70歳を過ぎ、家中にお金を隠し、外出しても財布にお金が入っているのに出さない、いつもお金でトラブルになる、そんな叔母になってしまったのです。当時まだ若かった私はその真意が分からず、歳をとると人は性格が変わるのかな、その程度にしか考えていませんでした。
ところが賃貸トラブルの現場に身を置くようになると、ここで出会う高齢者も叔母との共通点がたくさんあります。お金があるのにお金を出さなかったり、お金のコントロールができていなかったり。日本人は長くお金の管理を人に任せるということをせずにきた文化がありますが、これには限界があるのではないかと思うようになりました。
年金だけでは、老後を過ごせない時代。2000万円問題が、世間を震撼させました。社会保障額はどんどん増える中、ますます高齢者は急増していきます。しかもこれからは高度成長を経験した高齢者と違い、資産をさして持たないグループの増加です。
滞納している高齢者と話をすると、解決策を見つけられず出口のない迷路に入り込んでしまった気になってしまうのです。
◆預金があるのに家賃を払わない高齢者
「今にも崩れ落ちそうだから、建物を取り壊したいのよ」
相談に来られた家主は、大阪の中心地にある築60年以上経つ建物を、相続で引き継いだ所有者でした。
大阪のど真ん中を走る6車線もある大きな道路は、両側にオフィスビルが並びます。そこから50メートルほど中に入ったところに、ひっそりとたたずむ大昔の下宿スタイルの建物が、問題の物件でした。
靴は玄関で脱ぎ、靴棚に置きます。入ってすぐ廊下の右側に広い食堂があって、ここで昔はご飯まで提供されていたのでしょうか。夢を語りながら、食後には麻雀をしたのでしょう。埃を被って画が見えなくなった麻雀のパイが転がっています。

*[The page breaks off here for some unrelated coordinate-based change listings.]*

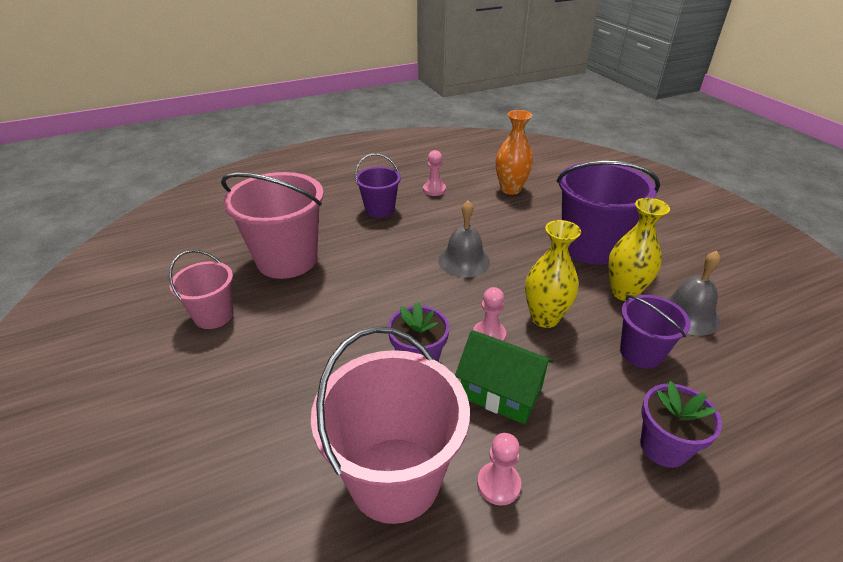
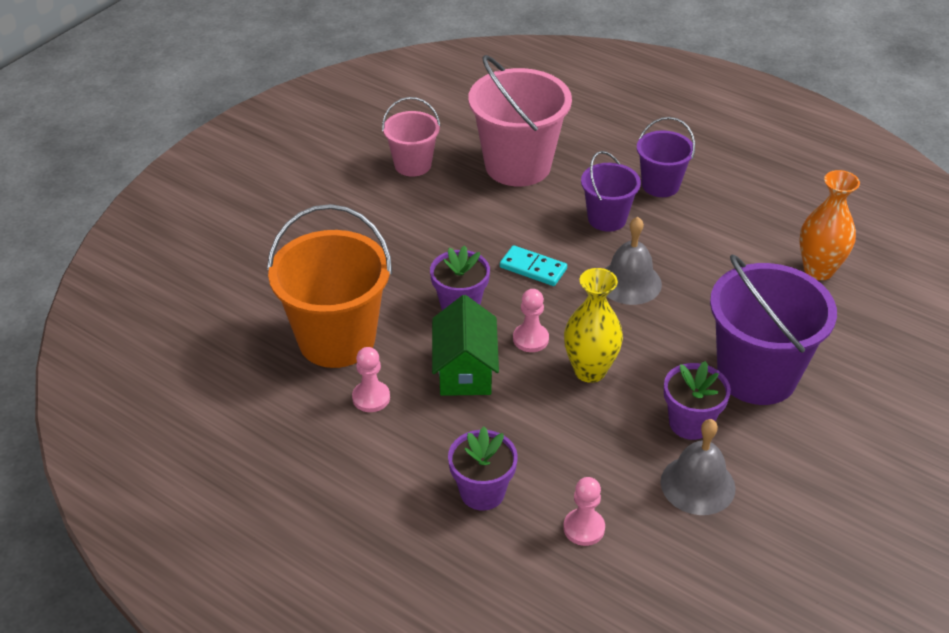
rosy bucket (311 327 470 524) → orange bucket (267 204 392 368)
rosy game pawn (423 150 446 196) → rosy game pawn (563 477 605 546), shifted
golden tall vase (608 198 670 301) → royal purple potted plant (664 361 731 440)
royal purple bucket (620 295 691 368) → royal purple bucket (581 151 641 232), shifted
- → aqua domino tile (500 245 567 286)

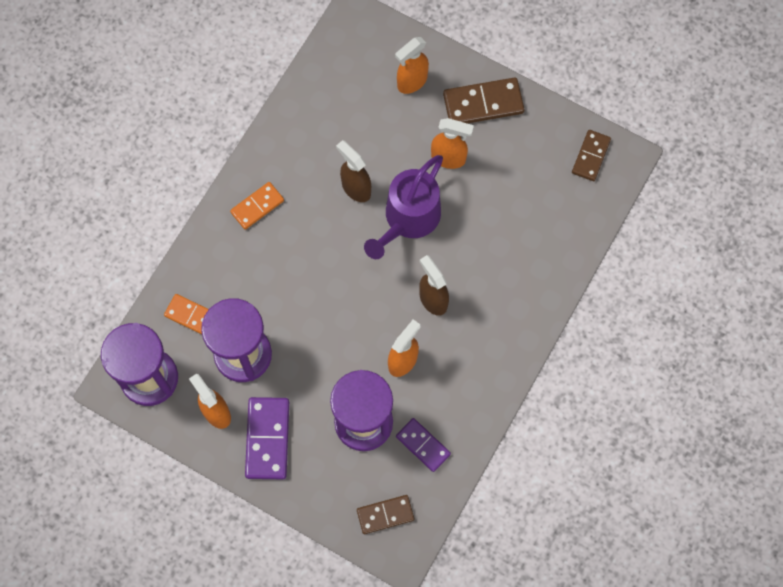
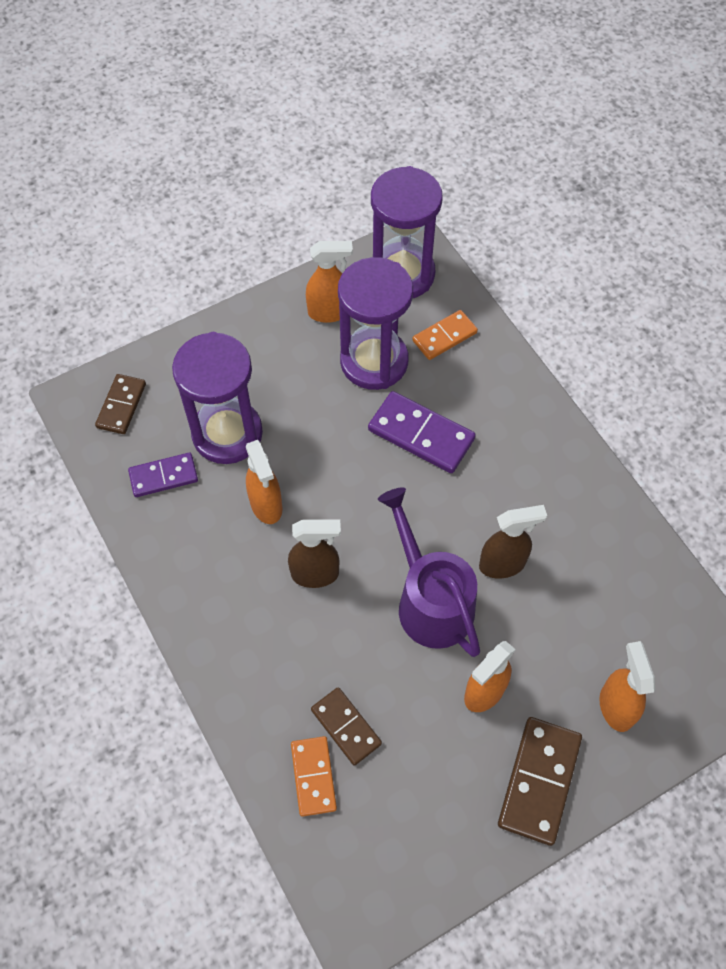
orange domino tile (230 182 284 230) → orange domino tile (291 736 337 817), shifted
royal purple domino tile (245 397 289 479) → royal purple domino tile (368 391 475 473), shifted
dark brown domino tile (572 130 611 181) → dark brown domino tile (311 687 382 765), shifted

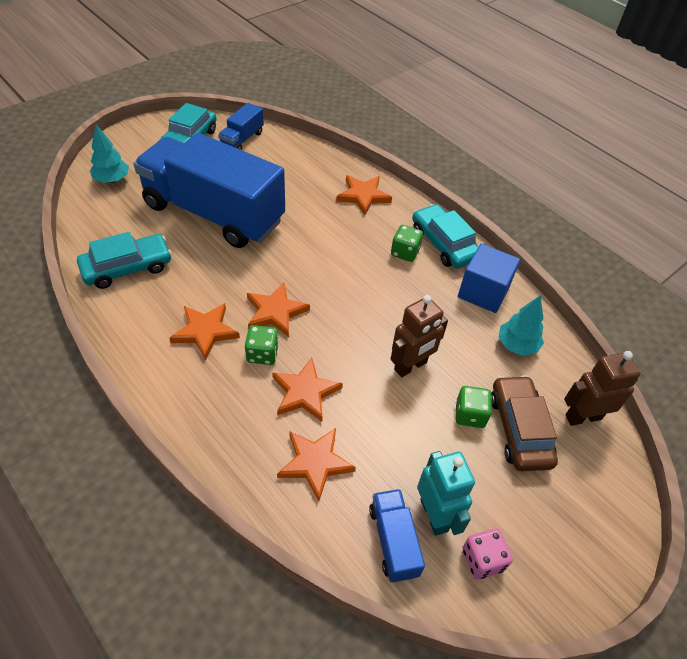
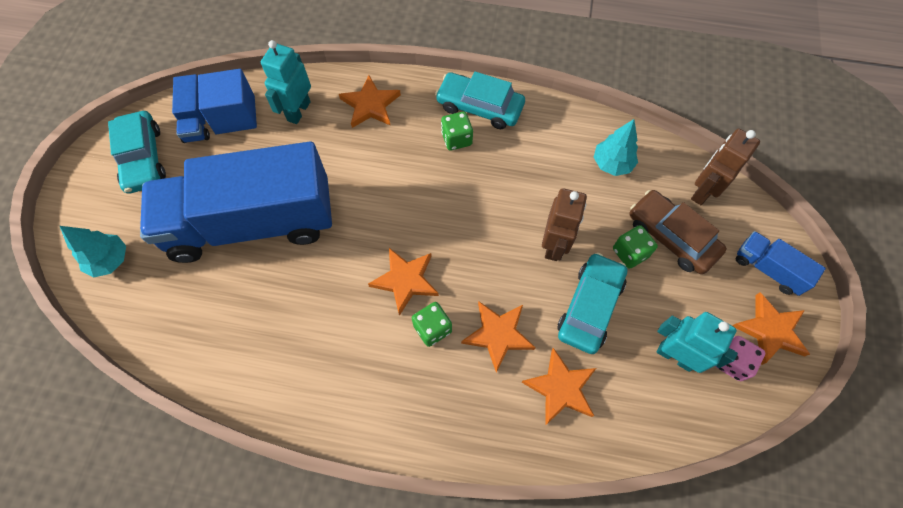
aqua automobile (77 232 172 289) → aqua automobile (557 253 627 354), shifted
orange star (170 303 240 361) → orange star (733 292 810 365), shifted
cobalt toy truck (369 489 425 582) → cobalt toy truck (736 231 826 296), shifted
cobalt cube (458 244 520 313) → cobalt cube (198 69 257 134), shifted
- → aqua toy robot (261 40 311 124)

細い薄暗い廊下を進むと、食堂奥側に共同の洗面所とトイレ。風呂場はありません。そもそもこんな大阪のオフィス街のど真ん中に、まだ銭湯というものが存在しているのでしょうか。洗面所は学校の手洗い場のように鏡が蛇口の上に貼られていますが、曇りすぎて鏡の役目は果たしていません。廃校になった小学校のイメージです。
洗面所を通り過ぎてやっと廊下を挟むように、4畳もないほどの小さな部屋が6つ並びます。各部屋のドアも引き戸になっていて、狭い廊下がドアで塞がれないようになっていました。
足早に行き交うビジネスマンが溢れる街中に、この建物だけが時間が止まったように昭和の名残を漂わせています。ここに、たった一人の高齢者が住んでいます。